# zijn gelijk halen



## ttttr

Ik wil er graag weten wat  'zijn gelijk halen' hier betekent.

'Wij stellen dat er gegronde redenen zijn op  grond waarvan de geplande sloop geen doorgang zal kunnen vinden. Omdat  we ons gelijk niet willen halen nadat de loodsen met de grond gelijk  gemaakt zijn zetten we onze bezetting voort!"


----------



## Suehil

'To be proved right', or to have someone else admit that you were right.


----------



## Timidinho

I disagree. Suehill describes the meaning of "zijn gelijk _krijgen_".

Gelijk hebben = to be right
Gelijk halen = to have a third 'higher' party (usually a judge) decide that you are right and the other one is wrong. So you need to go to court or something like that.


----------



## AllegroModerato

Exactly. They want to file a lawsuit to prevent the demolition.

Gelijk halen (via een juridische procedure, via de rechter) = to take the other party to court and obtain a favourable ruling


----------



## eno2

That's all very fine but it's extremely cumbersome to translate the simple Dutch expression 'zijn gelijk halen' by 'to take the other party to court and obtain a favorable ruling', but  that's one possibility of the meaning that works in this context indeed. But it's only the meaning, not a possible translation.

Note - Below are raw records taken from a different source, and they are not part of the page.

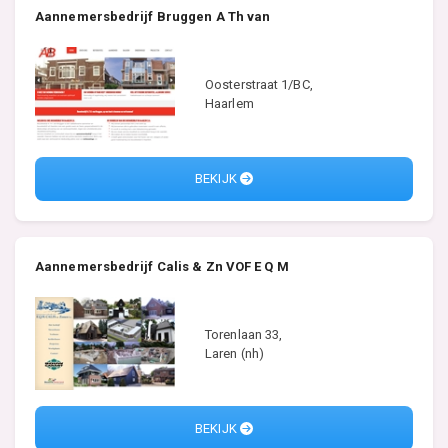
Aannemersbedrijf Bruggen A Th van
Oosterstraat 1/BC,
Haarlem
BEKIJK
Aannemersbedrijf Calis & Zn VOF E Q M
Torenlaan 33,
Laren (nh)
BEKIJK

Suehil  got that meaning also right with her


Suehil said:


> have someone else admit that you were right.


, which in this context would be a court, but in a general context it could be anyone who admits you were right.

I came here in this old thread because of a doubt how to translate the second part of this sentence:

<Het volstaat niet gelijk te hebben, *je moet ook je  gelijk ook nog halen*.>
Met je gelijk halen is dan bedoeld het ' (kunnen) verzilveren' '(kunnen) benutten' (cash in or capitalize, realize your right)

It's not sufficient to be right, you also have
- the others to admit that you were right
- to obtain the consent of others
- to get the others to back you up
- to convince the others that you are right.

De negatie <Omdat we ons gelijk niet willen halen nadat...>
maakt een vlot lopende vertaling nog moeilijker, maar
<we don't want to get proven right after the demolition' > (from Suehil) could work indeed.
<we don't want to make it hard after the demolition'> ???..

Het is verwant aan 'aan het langste eind trekken'. Maar ook daarvoor vind ik niet een twee drie een goede vertaling.


----------



## eno2

AllegroModerato said:


> Exactly. They want to file a lawsuit to prevent the demolition.



They didn't  want to wait for the outcome of a lawsuit to take and continue affirmative action (bezetting), says the 'negative' sentence.

But yes, to all probability, there's  a lawsuit filed. Or it will be filed.


----------